Kent Hovind - Seminar 3 - Dinosaurs in the Bible [MULTISUBS] (Julho 2019).

Anonim

Uma das principais companhias baleeiras da Islândia disse que parou de caçar baleias-anãs neste ano, em resposta a uma nova regulamentação governamental que ampliou a área protegida para as baleias.

A interrupção temporária da caça às baleias ocorre cerca de um mês antes do esperado, disse na quinta-feira Gunnar Jonsson, proprietário da empresa baleeira IP-Utgerd.

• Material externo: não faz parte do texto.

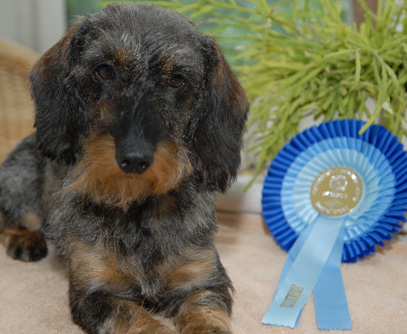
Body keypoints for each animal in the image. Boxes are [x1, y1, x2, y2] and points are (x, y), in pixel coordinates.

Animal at [0, 3, 249, 334]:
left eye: (177, 79)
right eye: (105, 70)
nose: (134, 158)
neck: (138, 210)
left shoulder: (202, 281)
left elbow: (206, 314)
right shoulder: (97, 291)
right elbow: (135, 318)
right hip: (21, 182)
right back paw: (25, 239)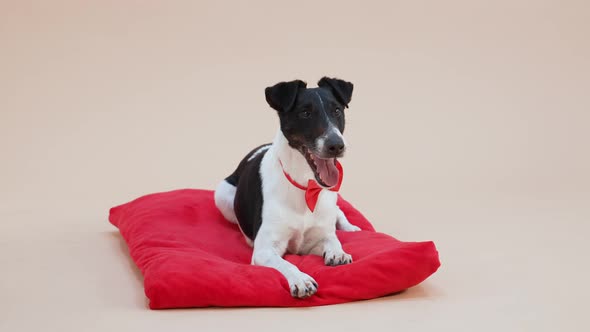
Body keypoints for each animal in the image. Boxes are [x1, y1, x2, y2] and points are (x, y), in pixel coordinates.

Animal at [214, 77, 360, 298]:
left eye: (337, 110)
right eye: (305, 113)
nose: (336, 145)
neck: (305, 188)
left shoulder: (319, 236)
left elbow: (332, 239)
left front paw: (339, 251)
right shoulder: (265, 250)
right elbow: (286, 264)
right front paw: (301, 279)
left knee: (339, 211)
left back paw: (351, 227)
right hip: (223, 197)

Jonsson disse que a obediência à nova regra exigiria que a navegação fosse mais longe do que o normal para arpoar as baleias e que isso não era economicamente viável. Ele disse que sua empresa agora se concentrará em melhorar seus barcos para a temporada de caça de baleias do próximo ano.

"Para o próximo ano, teremos que arranjar alguma coisa", disse ele, acrescentando que eles podem contratar mais tripulação, se necessário.

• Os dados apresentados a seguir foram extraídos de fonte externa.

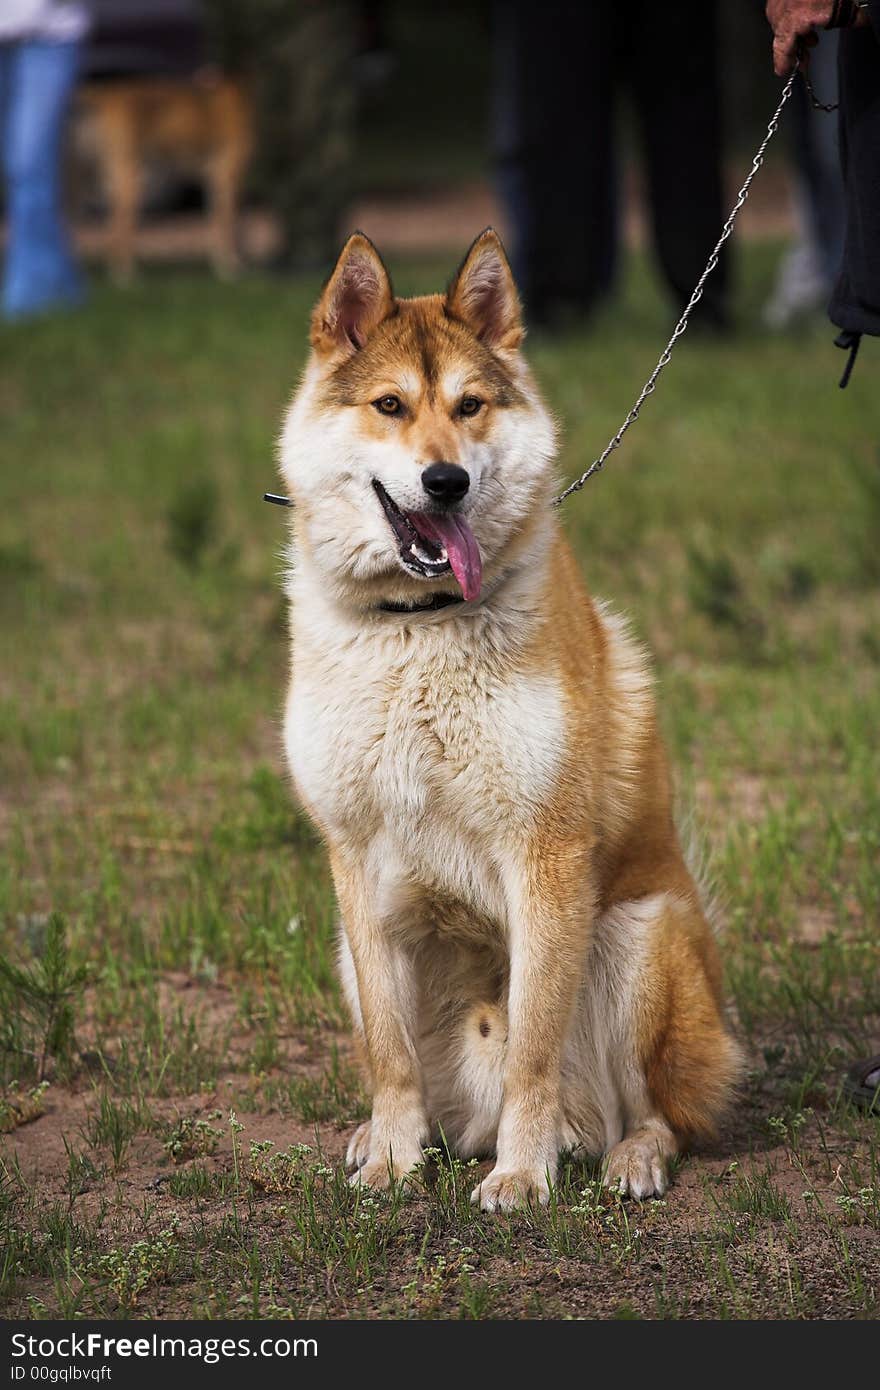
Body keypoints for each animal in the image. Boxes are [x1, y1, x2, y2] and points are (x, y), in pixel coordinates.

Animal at [276, 227, 739, 1206]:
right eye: (389, 405)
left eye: (471, 405)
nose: (445, 480)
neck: (420, 625)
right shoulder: (355, 864)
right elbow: (390, 1054)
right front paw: (391, 1156)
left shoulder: (545, 856)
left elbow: (534, 1045)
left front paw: (525, 1176)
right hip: (343, 951)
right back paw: (385, 1137)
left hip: (639, 939)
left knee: (659, 1112)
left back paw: (625, 1156)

O Fundo Internacional para o Bem-Estar Animal, ou IFAW, chamou o desenvolvimento de "uma notícia muito boa para as baleias minke e para a Islândia", mas observou que o país simplesmente importou carne de baleia minke da Noruega.

A interrupção temporária da caça às baleias-anãs ocorre cerca de um mês depois que outra empresa baleeira islandesa, Hvalur HF, foi condenada por matar um raro híbrido de baleia-de-barbatana-azul. No mês passado, testes genéticos no Instituto de Pesquisa Marinha da Islândia confirmaram que a baleia morta era de fato uma baleia híbrida.

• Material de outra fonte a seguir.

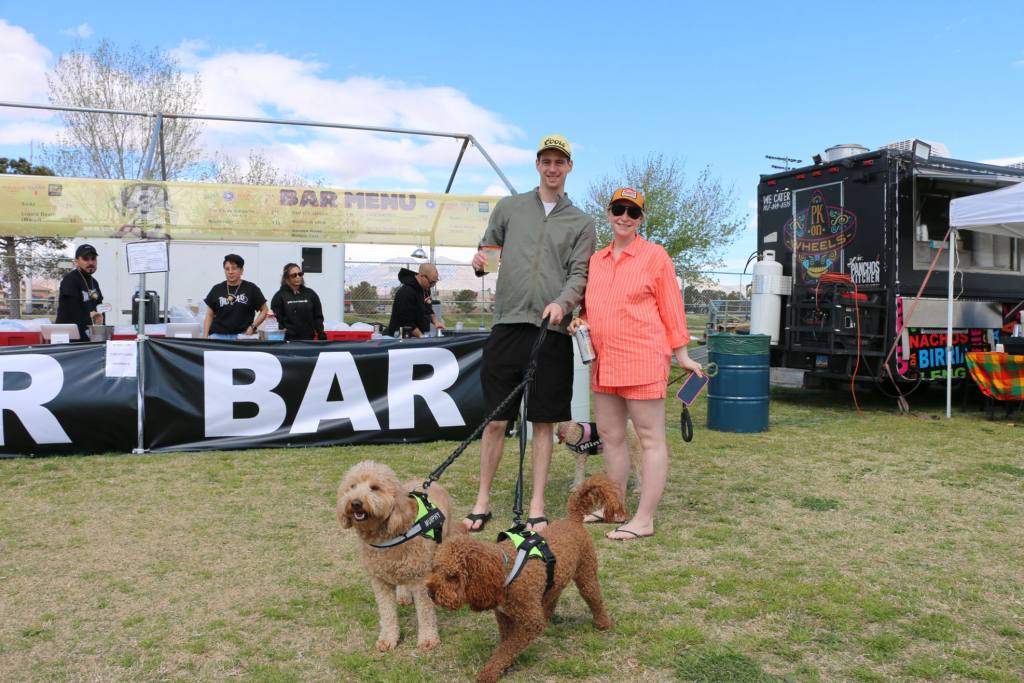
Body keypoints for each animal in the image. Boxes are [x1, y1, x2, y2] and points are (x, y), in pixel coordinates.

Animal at [335, 458, 460, 651]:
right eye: (352, 486)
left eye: (375, 488)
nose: (355, 503)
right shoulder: (380, 581)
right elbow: (387, 613)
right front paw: (388, 638)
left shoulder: (419, 578)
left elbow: (425, 613)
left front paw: (428, 639)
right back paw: (403, 595)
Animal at [423, 475, 622, 683]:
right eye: (435, 569)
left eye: (452, 576)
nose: (430, 592)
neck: (506, 570)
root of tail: (572, 519)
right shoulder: (503, 615)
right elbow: (506, 643)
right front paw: (505, 665)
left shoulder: (529, 623)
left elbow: (508, 647)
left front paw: (490, 671)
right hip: (556, 580)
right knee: (554, 595)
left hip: (586, 574)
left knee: (594, 598)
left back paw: (603, 623)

As baleias azuis, as maiores espécies de baleias do planeta, estão protegidas pela lei internacional há décadas. O comércio de baleias-híbridas blue-fin ou qualquer uma das suas partes é ilegal.

Kristjan Loftsson, proprietário de Hvalur, disse que o novo regulamento não teria impacto sobre as operações baleeiras de sua empresa, que caçam baleias-comuns. Ele disse que os barcos de sua companhia regularmente caçam baleias além do santuário protegido e continuariam normalmente. Ele reconheceu o assassinato inadvertido de um híbrido de baleia-de-barbatana-azul, mas disse que não havia como dizer a diferença antes dos testes genéticos serem feitos.

A IFAW disse que continuará a fazer campanha contra a caça à baleia, chamando-a de "cruel, desnecessária e desnecessária".